By combining electronic health record data from primary care clinics with patient addresses and socioeconomic data for particular areas, the researchers found an association between socioeconomic status and levels of HbA1c--a measure of long term blood sugar control--but did not find one between socioeconomic status and LDL cholesterol control.
[Can wearable devices equipped with sensors and Web connections help consumers track health and fitness? Read 10 Wearable Devices To Keep Patients Healthy. ]
Loma Linda University Medical Center in southern California is also exploring the uses of geo-medicine, according to an article in The Atlantic Cities. Dora Borilla, an assistant professor at Loma Linda's School of Public Health, said her team is geo-coding patient addresses for use with GIS software so that they can show how "where you work and play impacts your health." She views this as a step toward improving the health of the population that her hospital serves.
Bill Davenhall, a healthcare manager at Esri, told The Atlantic Cities that consumers can use GIS mapping to correlate their health conditions to environmental factors in the areas where they now live or where they grew up. His company offers a free iPhone app (soon to be available for Android phones) that enables individuals to link public health information to their environmental experience. Called My Place History, the app uses datasets from the Dartmouth Atlas of Health Care, the Environmental Protection Agency, and the National Library of Medicine.

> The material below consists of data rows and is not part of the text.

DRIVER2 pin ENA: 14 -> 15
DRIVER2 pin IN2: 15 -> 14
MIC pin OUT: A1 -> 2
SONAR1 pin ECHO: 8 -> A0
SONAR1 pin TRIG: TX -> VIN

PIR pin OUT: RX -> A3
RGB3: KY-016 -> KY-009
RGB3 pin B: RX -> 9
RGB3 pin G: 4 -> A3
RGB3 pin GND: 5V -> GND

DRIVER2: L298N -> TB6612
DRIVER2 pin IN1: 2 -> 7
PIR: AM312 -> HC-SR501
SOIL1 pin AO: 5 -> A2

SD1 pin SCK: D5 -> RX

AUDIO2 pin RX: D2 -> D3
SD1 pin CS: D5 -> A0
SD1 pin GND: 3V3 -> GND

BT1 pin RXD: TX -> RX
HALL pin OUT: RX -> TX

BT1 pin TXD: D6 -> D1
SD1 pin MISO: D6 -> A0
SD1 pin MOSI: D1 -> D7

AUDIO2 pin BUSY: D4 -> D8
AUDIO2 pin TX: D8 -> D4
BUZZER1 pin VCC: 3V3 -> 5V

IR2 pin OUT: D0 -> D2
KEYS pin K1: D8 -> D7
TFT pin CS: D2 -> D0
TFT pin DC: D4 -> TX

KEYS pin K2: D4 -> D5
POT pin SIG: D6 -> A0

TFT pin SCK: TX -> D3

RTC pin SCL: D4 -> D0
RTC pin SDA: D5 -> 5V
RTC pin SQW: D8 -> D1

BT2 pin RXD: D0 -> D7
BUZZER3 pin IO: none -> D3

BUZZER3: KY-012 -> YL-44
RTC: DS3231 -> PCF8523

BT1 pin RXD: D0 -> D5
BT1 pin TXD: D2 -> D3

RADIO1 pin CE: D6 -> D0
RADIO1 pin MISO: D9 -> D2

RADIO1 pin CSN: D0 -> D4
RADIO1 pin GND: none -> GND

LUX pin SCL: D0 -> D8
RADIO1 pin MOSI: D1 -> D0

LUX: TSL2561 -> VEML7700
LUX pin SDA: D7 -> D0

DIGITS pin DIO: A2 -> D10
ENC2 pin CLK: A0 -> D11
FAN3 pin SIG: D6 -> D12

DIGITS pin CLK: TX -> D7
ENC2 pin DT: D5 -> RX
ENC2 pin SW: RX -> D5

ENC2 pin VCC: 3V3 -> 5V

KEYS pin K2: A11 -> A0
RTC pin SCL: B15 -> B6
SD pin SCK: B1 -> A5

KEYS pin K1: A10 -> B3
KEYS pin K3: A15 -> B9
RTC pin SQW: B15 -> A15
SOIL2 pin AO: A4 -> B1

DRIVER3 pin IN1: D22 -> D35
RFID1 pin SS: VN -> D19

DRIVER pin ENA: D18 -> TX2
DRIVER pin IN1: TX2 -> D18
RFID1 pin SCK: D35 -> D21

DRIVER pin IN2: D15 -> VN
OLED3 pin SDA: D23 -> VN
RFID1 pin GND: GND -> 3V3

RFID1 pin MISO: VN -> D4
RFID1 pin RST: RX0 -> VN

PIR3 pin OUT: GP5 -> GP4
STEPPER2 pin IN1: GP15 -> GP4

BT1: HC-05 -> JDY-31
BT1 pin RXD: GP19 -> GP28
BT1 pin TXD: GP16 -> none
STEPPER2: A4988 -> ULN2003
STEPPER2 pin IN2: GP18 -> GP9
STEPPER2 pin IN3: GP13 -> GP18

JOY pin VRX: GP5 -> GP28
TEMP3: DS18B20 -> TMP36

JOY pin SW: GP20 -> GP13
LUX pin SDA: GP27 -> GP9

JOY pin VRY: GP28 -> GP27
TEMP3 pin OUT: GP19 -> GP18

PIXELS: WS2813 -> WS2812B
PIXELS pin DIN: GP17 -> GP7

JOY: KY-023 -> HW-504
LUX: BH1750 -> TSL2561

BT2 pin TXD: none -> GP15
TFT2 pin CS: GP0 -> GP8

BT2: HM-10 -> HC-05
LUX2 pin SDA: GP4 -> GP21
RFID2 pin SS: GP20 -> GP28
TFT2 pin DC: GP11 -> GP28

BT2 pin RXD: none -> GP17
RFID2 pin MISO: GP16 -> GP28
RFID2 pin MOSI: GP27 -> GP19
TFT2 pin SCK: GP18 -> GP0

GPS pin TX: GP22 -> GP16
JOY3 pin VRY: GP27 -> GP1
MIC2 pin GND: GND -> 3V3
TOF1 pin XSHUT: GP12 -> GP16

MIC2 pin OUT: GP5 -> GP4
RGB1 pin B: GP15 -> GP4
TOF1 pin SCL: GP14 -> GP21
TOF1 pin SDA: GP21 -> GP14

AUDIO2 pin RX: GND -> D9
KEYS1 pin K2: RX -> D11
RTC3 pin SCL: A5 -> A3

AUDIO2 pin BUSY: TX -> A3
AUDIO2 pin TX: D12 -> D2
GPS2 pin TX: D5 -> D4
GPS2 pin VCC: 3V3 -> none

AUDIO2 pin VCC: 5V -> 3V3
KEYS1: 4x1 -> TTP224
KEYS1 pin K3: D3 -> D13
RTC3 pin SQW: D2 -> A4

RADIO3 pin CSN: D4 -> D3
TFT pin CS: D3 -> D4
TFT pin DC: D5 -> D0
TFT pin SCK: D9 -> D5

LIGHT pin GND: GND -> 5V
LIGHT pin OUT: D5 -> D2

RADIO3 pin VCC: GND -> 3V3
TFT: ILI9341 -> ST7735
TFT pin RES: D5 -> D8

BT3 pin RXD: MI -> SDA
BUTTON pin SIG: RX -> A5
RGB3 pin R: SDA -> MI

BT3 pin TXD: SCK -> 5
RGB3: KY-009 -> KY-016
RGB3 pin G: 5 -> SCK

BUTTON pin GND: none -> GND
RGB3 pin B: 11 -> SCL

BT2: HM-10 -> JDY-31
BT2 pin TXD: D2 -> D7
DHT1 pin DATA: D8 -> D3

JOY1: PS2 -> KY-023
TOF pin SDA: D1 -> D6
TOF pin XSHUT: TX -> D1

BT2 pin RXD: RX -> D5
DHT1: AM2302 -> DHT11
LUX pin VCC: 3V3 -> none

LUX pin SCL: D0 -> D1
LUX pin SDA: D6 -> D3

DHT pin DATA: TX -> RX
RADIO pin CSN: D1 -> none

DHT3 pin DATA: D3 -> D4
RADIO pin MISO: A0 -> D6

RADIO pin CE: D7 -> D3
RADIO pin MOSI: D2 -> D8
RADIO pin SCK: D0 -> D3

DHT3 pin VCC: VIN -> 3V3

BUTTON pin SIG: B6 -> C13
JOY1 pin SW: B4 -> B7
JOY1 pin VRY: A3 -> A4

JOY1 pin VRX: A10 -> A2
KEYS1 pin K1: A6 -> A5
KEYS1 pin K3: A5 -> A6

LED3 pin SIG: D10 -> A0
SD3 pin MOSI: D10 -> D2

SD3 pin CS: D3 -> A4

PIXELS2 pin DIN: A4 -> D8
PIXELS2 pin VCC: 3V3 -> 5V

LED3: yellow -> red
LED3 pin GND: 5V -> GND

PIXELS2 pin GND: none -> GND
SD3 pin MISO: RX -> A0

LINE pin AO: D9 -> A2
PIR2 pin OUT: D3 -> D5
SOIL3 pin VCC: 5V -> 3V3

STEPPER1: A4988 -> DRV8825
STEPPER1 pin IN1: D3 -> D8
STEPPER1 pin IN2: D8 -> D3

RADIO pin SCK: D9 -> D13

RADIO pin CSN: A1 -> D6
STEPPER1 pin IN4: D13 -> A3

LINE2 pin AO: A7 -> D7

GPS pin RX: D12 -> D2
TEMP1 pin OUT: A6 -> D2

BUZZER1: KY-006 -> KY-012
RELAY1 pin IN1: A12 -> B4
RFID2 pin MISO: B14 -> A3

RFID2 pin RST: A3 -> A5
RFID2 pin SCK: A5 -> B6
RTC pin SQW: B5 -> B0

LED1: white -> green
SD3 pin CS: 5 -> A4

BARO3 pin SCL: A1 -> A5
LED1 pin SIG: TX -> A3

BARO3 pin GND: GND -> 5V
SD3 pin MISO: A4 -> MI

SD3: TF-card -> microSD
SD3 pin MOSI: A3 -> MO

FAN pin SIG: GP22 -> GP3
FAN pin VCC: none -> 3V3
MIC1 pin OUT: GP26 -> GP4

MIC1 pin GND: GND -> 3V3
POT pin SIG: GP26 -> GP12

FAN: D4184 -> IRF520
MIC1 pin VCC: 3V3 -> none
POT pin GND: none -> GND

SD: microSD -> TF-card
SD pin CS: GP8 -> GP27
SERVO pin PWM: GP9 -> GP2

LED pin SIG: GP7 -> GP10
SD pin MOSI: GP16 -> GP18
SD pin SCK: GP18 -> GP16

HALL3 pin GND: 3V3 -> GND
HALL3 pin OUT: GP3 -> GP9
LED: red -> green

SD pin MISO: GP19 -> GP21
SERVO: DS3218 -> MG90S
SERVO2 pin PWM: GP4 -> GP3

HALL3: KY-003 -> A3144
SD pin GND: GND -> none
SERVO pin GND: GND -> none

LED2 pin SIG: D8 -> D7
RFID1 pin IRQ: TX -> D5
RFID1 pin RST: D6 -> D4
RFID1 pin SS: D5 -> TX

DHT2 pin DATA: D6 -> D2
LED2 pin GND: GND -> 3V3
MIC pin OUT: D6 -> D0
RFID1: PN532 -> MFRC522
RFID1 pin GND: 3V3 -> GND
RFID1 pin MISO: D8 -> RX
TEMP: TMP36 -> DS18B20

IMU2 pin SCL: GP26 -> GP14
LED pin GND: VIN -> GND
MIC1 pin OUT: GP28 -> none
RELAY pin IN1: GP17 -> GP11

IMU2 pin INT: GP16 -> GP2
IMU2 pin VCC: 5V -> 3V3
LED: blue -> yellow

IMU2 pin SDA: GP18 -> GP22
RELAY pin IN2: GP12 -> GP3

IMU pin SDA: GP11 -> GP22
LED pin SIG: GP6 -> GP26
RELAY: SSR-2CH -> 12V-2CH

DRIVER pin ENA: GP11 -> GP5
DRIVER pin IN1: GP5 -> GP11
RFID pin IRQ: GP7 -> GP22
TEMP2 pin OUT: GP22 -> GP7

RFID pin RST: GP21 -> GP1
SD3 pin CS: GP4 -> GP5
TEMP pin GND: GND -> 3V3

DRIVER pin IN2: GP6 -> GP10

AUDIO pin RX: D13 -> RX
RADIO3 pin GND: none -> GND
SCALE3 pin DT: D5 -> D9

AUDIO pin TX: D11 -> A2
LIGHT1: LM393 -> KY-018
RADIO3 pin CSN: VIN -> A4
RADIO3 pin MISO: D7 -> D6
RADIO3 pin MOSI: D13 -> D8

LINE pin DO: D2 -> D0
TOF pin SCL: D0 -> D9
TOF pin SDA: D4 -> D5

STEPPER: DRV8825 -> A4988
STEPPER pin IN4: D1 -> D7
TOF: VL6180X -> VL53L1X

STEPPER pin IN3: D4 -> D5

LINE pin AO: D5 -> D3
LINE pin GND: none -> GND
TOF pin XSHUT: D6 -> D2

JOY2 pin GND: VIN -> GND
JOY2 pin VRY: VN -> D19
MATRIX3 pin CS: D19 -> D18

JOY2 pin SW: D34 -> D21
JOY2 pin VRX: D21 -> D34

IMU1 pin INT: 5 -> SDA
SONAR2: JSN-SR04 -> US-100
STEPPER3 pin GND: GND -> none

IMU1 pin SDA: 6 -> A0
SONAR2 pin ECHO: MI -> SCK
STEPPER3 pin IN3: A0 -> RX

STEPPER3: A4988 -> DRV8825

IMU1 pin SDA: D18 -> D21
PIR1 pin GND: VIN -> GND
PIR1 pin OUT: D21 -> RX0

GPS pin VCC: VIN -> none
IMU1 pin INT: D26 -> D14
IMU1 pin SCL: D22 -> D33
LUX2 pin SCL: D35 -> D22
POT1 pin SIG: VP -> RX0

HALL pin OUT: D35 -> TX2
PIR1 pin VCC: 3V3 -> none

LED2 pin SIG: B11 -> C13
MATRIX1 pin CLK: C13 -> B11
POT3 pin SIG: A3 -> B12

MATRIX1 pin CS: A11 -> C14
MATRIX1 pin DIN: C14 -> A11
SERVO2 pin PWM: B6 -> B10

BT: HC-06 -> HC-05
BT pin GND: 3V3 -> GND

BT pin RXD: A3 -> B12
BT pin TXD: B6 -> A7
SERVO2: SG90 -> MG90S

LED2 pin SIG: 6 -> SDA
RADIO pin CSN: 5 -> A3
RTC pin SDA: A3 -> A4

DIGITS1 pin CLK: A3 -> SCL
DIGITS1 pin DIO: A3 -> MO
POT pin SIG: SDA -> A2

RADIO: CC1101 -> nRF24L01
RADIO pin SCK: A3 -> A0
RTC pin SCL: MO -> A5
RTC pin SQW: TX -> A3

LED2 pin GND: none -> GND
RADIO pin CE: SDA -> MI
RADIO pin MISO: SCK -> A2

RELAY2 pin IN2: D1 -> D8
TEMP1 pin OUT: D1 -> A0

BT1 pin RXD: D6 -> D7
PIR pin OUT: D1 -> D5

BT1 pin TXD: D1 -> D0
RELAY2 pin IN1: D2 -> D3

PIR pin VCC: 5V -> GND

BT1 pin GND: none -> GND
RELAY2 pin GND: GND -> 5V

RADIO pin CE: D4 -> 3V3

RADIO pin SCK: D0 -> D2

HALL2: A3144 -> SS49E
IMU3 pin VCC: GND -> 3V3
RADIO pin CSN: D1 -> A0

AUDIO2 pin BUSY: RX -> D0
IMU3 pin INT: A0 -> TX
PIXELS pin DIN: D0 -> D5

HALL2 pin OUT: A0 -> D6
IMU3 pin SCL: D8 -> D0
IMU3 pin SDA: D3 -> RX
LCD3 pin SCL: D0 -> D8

Estella Geraghty, MD, lead author of the outcomes disparities article and an assistant professor of clinical internal medicine at UC Davis, told InformationWeek Healthcare that she sees growing interest in GIS in healthcare and attributes this change largely to the rise of mobile phone apps.
"Nearly everybody with a smartphone has some application that involves geography. So there's an increasing awareness of the importance of geography," she said.
However Geraghty reserves the term "geo-medicine" for applications that clinicians can use at the point of care. "The patient is in the office, and the doctor is going to make a recommendation or provide resources based on where that patient lives."
Geo-medicine might even become part of the visit summary that many doctors with EHRs print out for patients before they leave the office. If a patient were obese, a medical practice could program its EHR to print out "resources for obesity" along with the summary. Among those resources, suggests Geraghty: "All the Jenny Craigs or Weight Watchers and Nutrisystems and safe places to walk in that person's community."
However, "we have to think carefully about the kinds of things we design that people can act upon. That's the biggest challenge--making it clearly relevant," Geraghty cautioned. For instance, she noted, it doesn't make sense to look at a patient's geographical exposures to substances that might cause lung cancer, because there are no screening tests for lung cancer.
Geraghty acknowledges that GIS is still more relevant to public health than to clinical practice. "It really has been useful in public health. It's a great tool for [disease] surveillance and for understanding the epidemiology of illness or environmental exposures. But the challenge is to use some of that data in the healthcare arena--and I think there are ways to do it."